The ECB’s QE programme is intended to boost spending by incentivising the banking sector to increase lending and enticing households and businesses to borrow more. The success of the QE programme depends upon the private sector taking on more debt. But the banking sector is reluctant to expand its volume of lending, as it is presently preoccupied with repairing its balance sheet.
Bank lending is also demand-constrained: weak growth, low economic confidence, meagre potential for business expansion, and substantially high levels of unemployment mean that the private sector is more concerned with paying down existing loans than taking out new ones. It is highly unlikely that there will be a substantial increase in the level of private-sector borrowing, so this approach to generating a recovery in the Eurozone would almost certainly be ineffective.
If the Eurozone needs an economic stimulus to boost employment, output and a return to growth, then QE is the wrong tool to use.
There is an alternative
The QE for People campaign argues for an alternative approach to a Eurozone stimulus, in which the ECB still creates new money, but injects this money into the real economy rather than the financial markets.
There are several options for how monetary financing could boost demand in the real economy. Two examples are:
- The ECB could transfer newly created money to the Eurozone national governments. These governments would then use the newly created funds to increase their spending. This additional spending could, for example, be focused on ‘green’ infrastructure projects.
- The newly created money could be distributed equally between every citizen of the Eurozone. This type of “citizen’s dividend” would put additional purchasing power directly into people’s pockets.

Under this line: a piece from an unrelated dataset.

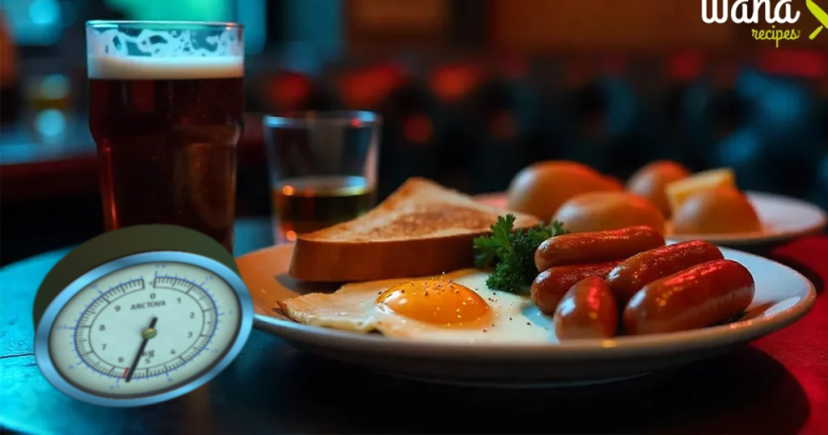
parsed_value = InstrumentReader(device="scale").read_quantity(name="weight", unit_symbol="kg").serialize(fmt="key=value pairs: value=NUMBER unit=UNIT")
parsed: value=5.5 unit=kg
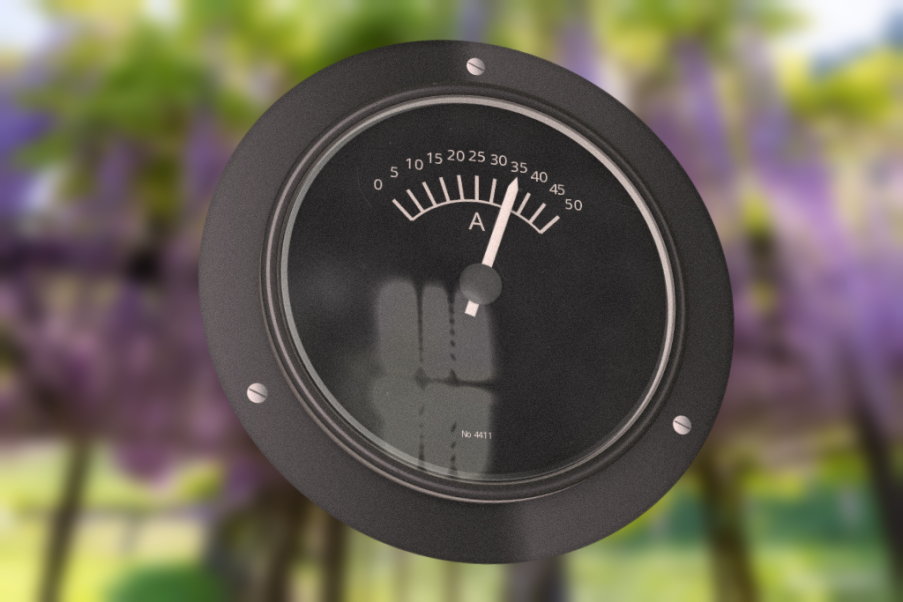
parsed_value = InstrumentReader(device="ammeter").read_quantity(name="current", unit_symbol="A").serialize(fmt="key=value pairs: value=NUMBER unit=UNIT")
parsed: value=35 unit=A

Both of these proposals have significant benefits when compared to the ECB’s current QE programme. They would:
- boost aggregate demand without relying on households and businesses to borrow more, and therefore would not cause a rise in already-high private sector debt. It would therefore compensate for the reduction in total spending caused by private sector deleveraging.

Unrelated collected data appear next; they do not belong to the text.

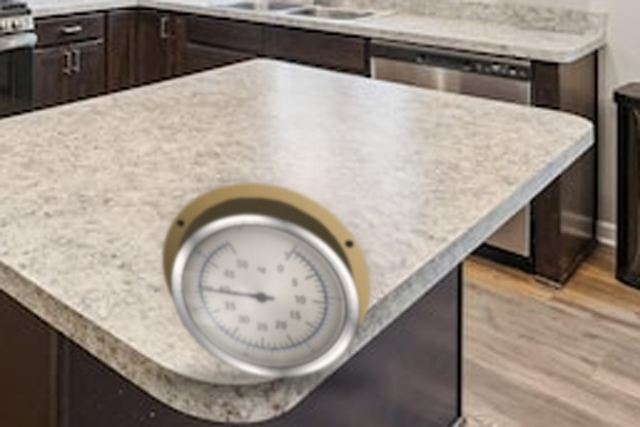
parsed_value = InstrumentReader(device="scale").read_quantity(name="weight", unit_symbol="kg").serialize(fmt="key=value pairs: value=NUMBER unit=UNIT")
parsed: value=40 unit=kg
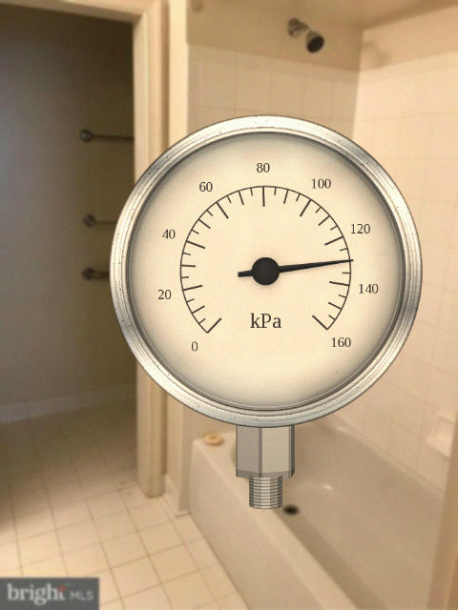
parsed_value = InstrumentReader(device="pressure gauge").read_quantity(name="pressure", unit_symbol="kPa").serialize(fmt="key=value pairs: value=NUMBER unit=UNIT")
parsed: value=130 unit=kPa
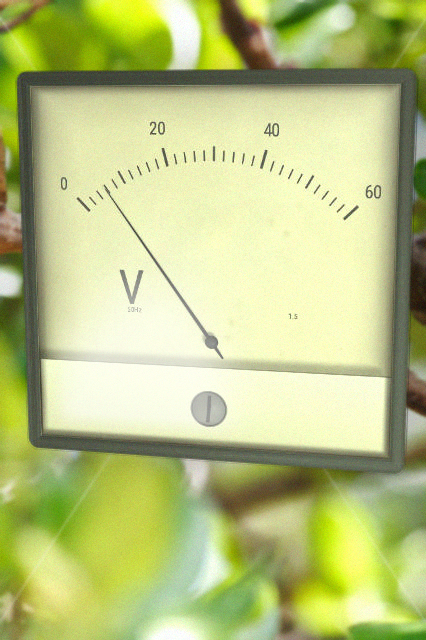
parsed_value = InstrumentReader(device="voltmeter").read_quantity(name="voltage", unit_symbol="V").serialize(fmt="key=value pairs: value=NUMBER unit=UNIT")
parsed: value=6 unit=V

- it would also increase the net financial assets held by the private sector, while the additional spending boosts private sector income and reduces the private sector’s debt-to-income ratio. These two effects increase financial stability.

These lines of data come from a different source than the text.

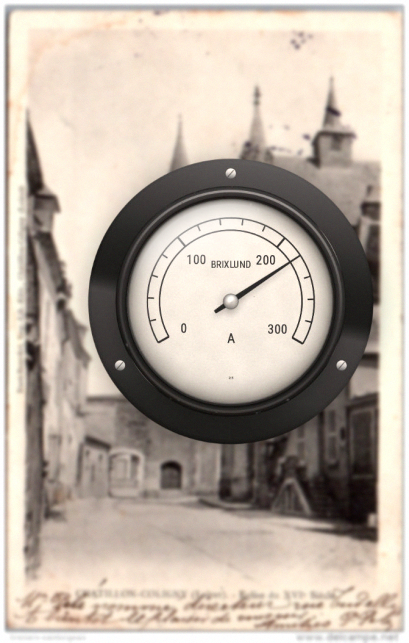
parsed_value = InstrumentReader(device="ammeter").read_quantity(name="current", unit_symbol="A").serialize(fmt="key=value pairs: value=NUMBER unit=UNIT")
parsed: value=220 unit=A
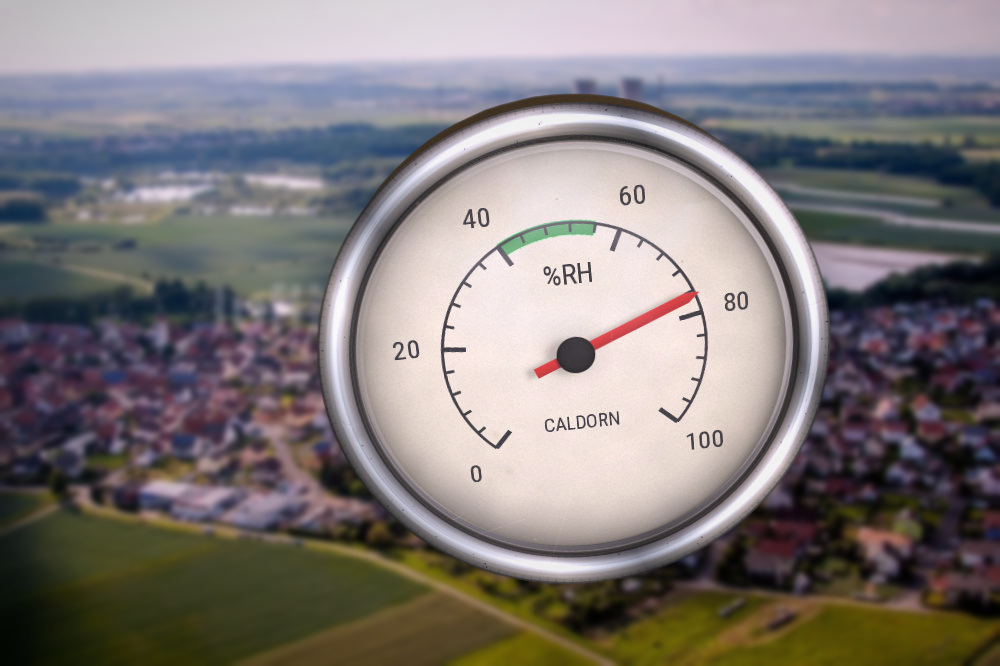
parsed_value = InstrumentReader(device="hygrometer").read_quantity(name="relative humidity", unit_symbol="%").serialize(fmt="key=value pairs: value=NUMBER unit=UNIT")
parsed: value=76 unit=%
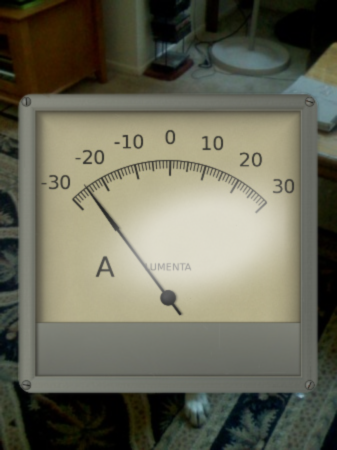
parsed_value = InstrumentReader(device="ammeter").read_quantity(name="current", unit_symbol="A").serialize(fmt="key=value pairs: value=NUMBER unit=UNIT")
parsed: value=-25 unit=A
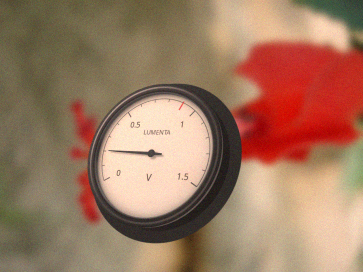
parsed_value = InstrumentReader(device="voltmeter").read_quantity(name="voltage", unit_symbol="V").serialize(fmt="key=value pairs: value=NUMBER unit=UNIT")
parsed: value=0.2 unit=V
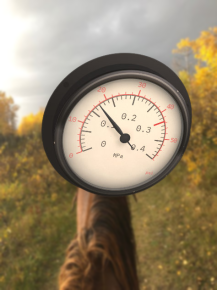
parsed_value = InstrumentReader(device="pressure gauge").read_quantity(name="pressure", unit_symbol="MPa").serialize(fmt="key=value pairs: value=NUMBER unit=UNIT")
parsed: value=0.12 unit=MPa
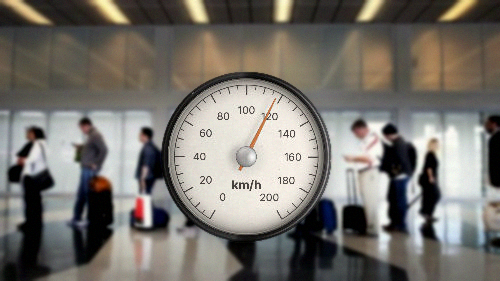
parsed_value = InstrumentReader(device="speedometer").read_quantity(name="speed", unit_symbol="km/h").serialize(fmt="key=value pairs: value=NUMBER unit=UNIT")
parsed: value=117.5 unit=km/h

In simple terms, QE works by flooding financial markets with billions of euros and hoping that some of it ‘trickles down’ to the real economy. In contrast, monetary financing is a tool that would grant policymakers greater macro-economic control over the real economy; and would also ensure that the benefits of central bank money creation are more evenly distributed. Similarly, unlike QE, monetary financing for the real economy avoids the risk of creating destabilising asset bubbles, and thus makes the recovery more sustainable in the long run.
The projected impact
Monetary financing for the real economy can be expected to be many times more effective than QE in boosting demand and output. For the Eurozone, statistical analysis of income and consumption patterns suggests that €100 billion of newly created money distributed to citizens would lead to an increase in GDP of around €232 billion. Using IMF fiscal multipliers, our empirical analysis further suggests that using the money to fund a €100 billion increase in public investment would reduce unemployment by approximately one million, and could be between 2.5 to 12 times more effective at stimulating GDP than current QE.
These figures are estimates and not certain predictions, but it is clear that if the ECB wishes to boost employment and meet its inflation target, then it would be better off using the ECB’s powers to create money to either finance public expenditure or distribute new money directly to citizens.
QE will fail to deliver benefits for ordinary people in the Eurozone. What is needed now is an alternative approach that puts new money directly into the real economy.